• Provided text
═══

T.R | Title | User | Personal Name | Date | Lines |
---|
392.1 | Please! | ERASER::GRACE | Sink the deBraak! | Thu Jul 30 1987 17:49 | 7 |
| > Might be able to dig it up if anyone is interested.
I am! Are there any estate listings for Sussex?
Many thanks.
M.L.G.
|
392.2 | Yes please. | MLNIT5::FINANCE | | Fri Jul 31 1987 04:41 | 7 |
| MLNOIS::HARBIG
I second the proposal and while we're at it what
about some of those wonderful English place names
such as Ashby de la Zouch etc.?
Max
|
392.3 | | CHARON::MCGLINCHEY | Get a Bigger Hammer | Fri Jul 31 1987 11:33 | 14 |
|
We call our home :
"The Vermont State Home for the Bewildered"
With apologies (and thanks) to Tom Lehrer.
jim.
|
392.4 | | ERIS::CALLAS | Strange days, indeed. | Fri Jul 31 1987 12:29 | 5 |
| My current house is Tumbolia, the place your lap goes when you stand
up. I need a name for my new one. I'd like to see a list, if someone
has one.
Jon
|
392.5 | ...but I digress | LEZAH::BOBBITT | face piles of trials with smiles | Fri Jul 31 1987 12:51 | 31 |
| well. My grandfather has two houses (summer) in Maine (on the coast),
and being an old seafaring goat, he named the big one Mainstay (for
the mainsail of a ship), and the smaller one Jibstay (for the jibsail).
I believe a "stay" is also used to "hold something fast" on a ship,
and of course people are "staying" there all the time in the summer.
Very witty. My mother is going to inherit a small piece of land
between the two, on a nice promontory, and plans to get a house
built there and spend the summers there with my father....what will
it be called? - well we thought about mizzenstay (for the mizzenmast),
but it sounded really twitly. A center sail is the foresail, so
she thought of "forestay", and of course since there's four in our
immediate family (parents and me and my sister), it's also "fourstay".

═══

• Task description
Resume the discussion thread about naming houses, picking up right after its last sentence.

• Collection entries
═══

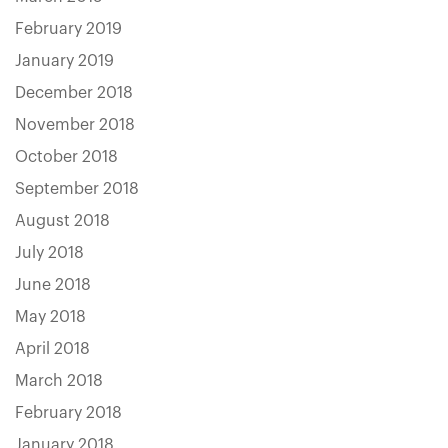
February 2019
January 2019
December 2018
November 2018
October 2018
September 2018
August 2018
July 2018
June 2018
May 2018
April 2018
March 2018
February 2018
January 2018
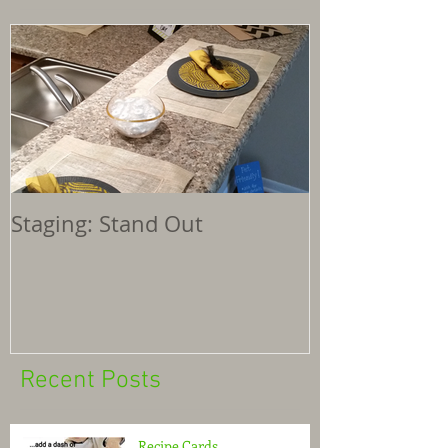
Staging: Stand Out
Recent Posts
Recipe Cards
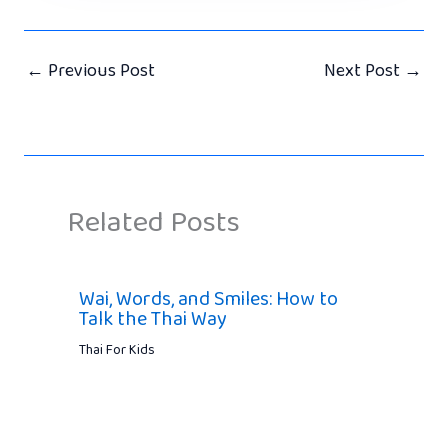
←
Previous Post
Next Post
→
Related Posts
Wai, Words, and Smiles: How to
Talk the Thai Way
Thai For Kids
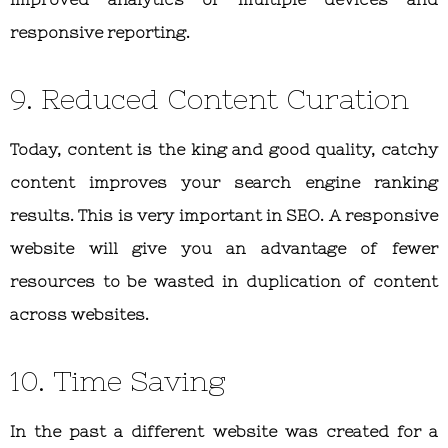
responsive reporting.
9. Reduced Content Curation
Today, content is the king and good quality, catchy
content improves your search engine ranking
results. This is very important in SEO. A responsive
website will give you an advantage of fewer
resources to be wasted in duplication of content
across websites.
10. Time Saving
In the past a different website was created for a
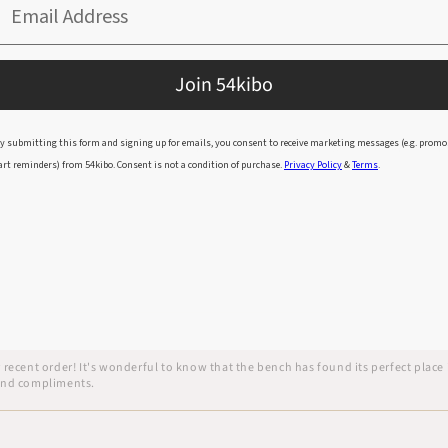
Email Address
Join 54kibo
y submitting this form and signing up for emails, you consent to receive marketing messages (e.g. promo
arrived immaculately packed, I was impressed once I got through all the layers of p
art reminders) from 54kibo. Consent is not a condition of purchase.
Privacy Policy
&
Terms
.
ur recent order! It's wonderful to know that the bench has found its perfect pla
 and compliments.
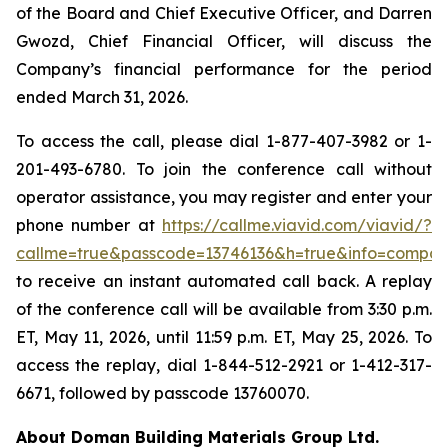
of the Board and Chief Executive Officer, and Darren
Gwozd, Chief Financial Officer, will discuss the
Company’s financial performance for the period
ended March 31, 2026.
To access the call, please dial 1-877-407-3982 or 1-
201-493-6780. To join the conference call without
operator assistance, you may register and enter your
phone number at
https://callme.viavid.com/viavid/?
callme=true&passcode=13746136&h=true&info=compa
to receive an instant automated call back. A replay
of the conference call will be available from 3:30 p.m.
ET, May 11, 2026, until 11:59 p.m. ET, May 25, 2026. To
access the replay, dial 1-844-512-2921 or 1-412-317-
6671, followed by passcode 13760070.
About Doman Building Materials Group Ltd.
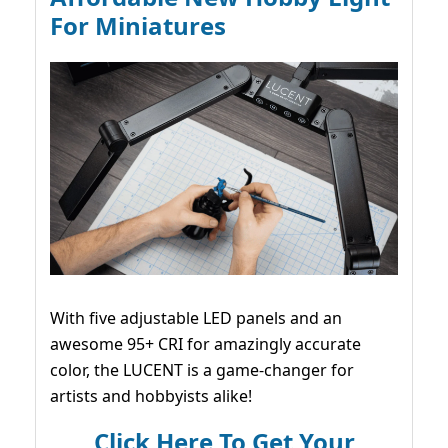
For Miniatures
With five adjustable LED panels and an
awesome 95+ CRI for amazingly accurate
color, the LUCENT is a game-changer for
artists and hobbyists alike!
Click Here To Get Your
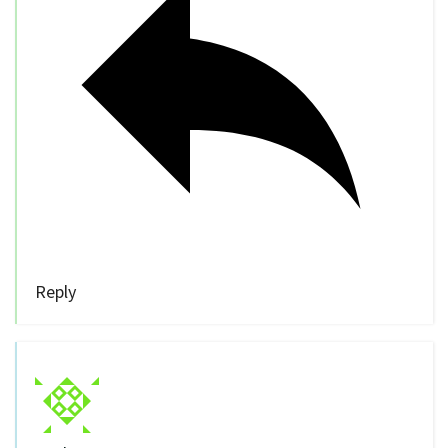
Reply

═══

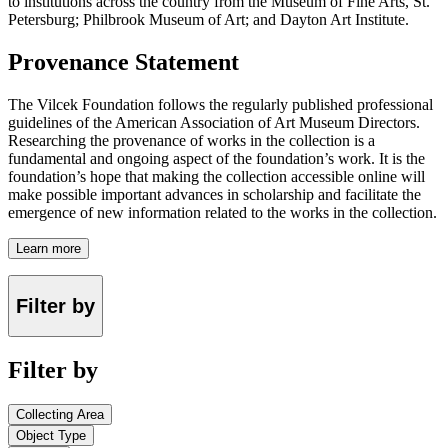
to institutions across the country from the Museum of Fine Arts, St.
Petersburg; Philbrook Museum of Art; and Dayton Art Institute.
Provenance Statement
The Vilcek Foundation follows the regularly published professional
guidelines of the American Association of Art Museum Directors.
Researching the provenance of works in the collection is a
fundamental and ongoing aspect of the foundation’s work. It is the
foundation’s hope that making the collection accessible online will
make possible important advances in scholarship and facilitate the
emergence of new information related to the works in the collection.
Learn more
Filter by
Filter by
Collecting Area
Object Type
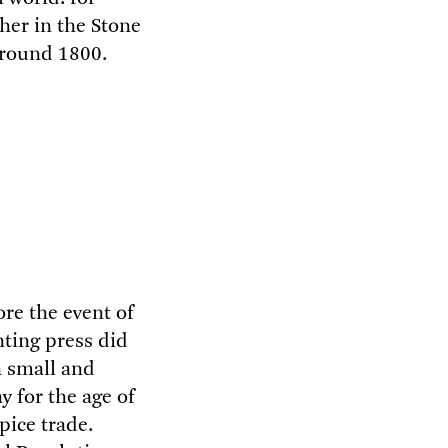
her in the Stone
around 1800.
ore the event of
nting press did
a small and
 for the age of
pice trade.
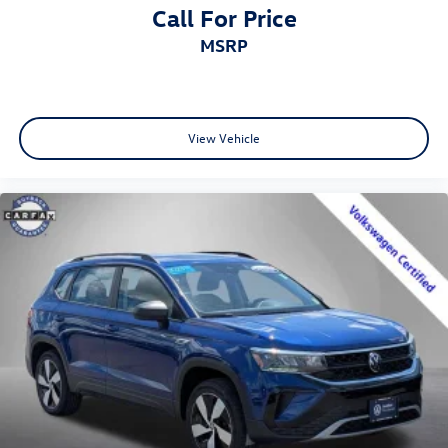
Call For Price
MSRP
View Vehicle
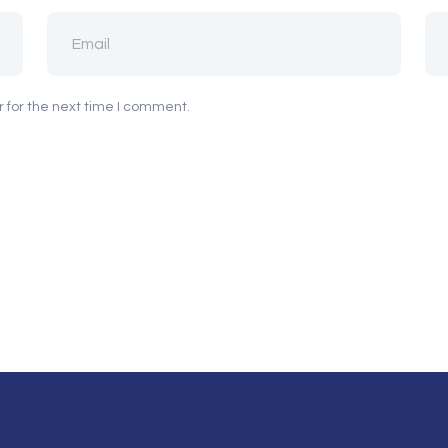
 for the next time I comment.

═══

• Output of the task
other places are called "pip's bluff" after a man who lived on the
lot, tried to drill for a spring, and hit water at 300 feet - of
course it was salt water....
wit's end is another
the island's methodist church is called "all-saints-by-the-sea"
and since my grandfather's large house was originally built by a
minister, and was one in a row of seven built by clergymen in this
area.....it was a wonderful addition to have a man move in by the
name of Mr. Lord (seven ministers and the Lord)...
one I have heard of that I could not use - Passing Wind
-Jody
|
392.6 | ...is the place to be... | WEBSTR::RANDALL | goodbye all | Fri Jul 31 1987 16:15 | 7 |
| I went to high school with a young man whose father was the only
gastrointestinologist in town (everybody else was too smart to go
into something that hard to spell!)
They called their small ranch "Tummy Acres" . . .
--bonnie
|
392.7 | The ultimate in kitsch? | MLNIT5::FINANCE | | Mon Aug 03 1987 05:22 | 5 |
| MLNOIS::HARBIG
You can see a fair number of houses in Scotland
called "Nia Roo" which stands for "Oor Ain"(Our own)
backwards.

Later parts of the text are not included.